Meriwether Hunter studied the picture again and sighed. “Had some good times with those men, and, of course, very hard ones too. One thing I can honestly say about all of us: we were proud to serve our country.”

Right then, Patrick startled us. “Hey, y’all. Whatcha lookin’ at?”

We’d been so focused on the photograph, neither of us had heard him approach.

Hurriedly, Meriwether slipped the photo into the pocket of his coveralls. “Nuthin’ you’d be interested in,” he said as he stood and headed back to the garage. In his haste, he’d left a ripe peach sitting on top of his lunch bag.

Patrick, noticing the peach, called out, “Hey, uncle!” Then, remembering how I felt about him calling all colored men uncle, he glanced my way and asked, “What’s his name again?”

“Mr. Meriwether Hunter.”

“Hey, Mr. Meriwether Hunter . . . if you’re not gonna eat this peach, can I have it?”

Meriwether poked his head out of the garage. “Yes, Patrick.”

“Thank you.”

“Welcome.”

Patrick walked alongside me to the front of the station. “If you’re wonderin’ what I’m doin’ here . . . truth is I didn’t have nuthin’ else to do,” he said between taking bites from the peach. “Plus, my daddy said a grease monkey—that’s the same thing as a mechanic—is a good thing to be and I oughtta be over here learnin’ as much as I can even if I’m not gettin’ paid for it. And he also claims that just ’cuz your heart’s set on somethin’, like mine is on becomin’ a navy frogman, doesn’t mean it’s gonna really come true, so it’d be smart to learn somethin’ else if I can . . . and bein’ a mechanic is that somethin’ else. Whatcha think ’bout that?”

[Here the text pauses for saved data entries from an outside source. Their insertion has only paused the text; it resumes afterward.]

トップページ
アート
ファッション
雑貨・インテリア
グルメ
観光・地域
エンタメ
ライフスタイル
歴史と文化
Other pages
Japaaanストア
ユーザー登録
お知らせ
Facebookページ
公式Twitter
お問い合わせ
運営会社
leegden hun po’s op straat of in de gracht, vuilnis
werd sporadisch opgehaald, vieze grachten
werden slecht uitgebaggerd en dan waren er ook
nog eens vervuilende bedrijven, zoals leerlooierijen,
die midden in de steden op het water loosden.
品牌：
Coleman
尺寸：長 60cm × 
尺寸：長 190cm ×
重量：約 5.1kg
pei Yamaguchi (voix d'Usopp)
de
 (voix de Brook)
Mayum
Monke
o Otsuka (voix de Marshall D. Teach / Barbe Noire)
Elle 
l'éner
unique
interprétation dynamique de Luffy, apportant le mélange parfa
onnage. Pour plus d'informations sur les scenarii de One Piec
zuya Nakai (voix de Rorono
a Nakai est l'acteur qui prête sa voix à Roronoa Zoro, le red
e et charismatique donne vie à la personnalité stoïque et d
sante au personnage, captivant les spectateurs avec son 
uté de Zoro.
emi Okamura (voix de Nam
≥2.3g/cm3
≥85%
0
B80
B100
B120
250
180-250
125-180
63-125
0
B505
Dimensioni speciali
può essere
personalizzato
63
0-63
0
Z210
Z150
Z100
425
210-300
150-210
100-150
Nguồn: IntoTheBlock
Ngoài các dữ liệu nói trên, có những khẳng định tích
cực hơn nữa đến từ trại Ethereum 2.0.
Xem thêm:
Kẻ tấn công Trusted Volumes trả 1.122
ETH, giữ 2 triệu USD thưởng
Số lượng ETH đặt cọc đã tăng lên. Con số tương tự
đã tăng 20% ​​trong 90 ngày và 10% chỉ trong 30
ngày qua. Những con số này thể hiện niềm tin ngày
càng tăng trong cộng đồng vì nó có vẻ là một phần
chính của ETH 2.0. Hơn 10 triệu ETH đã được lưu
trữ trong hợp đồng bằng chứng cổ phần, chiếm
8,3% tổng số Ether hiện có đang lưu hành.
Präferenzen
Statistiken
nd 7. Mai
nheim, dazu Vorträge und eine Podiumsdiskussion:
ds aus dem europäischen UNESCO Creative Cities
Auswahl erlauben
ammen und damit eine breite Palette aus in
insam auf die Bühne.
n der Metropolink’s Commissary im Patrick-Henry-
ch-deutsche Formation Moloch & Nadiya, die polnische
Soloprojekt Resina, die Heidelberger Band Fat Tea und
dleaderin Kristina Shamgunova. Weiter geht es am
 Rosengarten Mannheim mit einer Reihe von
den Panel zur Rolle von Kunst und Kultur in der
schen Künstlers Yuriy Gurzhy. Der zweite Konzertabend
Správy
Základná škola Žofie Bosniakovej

“I think it’s time for you to talk to my daddy.”

“Mornings okay with you?” Daddy asked him, when Patrick blurted out his proposal.

Patrick tugged on his swim goggles. “Sure. I spoze swimmin’ could wait ’til the afternoon.”

“Good—you can hitch a ride with me.”

And that was how Patrick Kelly became the unpaid apprentice mechanic at Jake’s and how he came to be with us that morning when the mostly right-side-up world of mostly quiet Birdsong, USA, for a while turned upside down.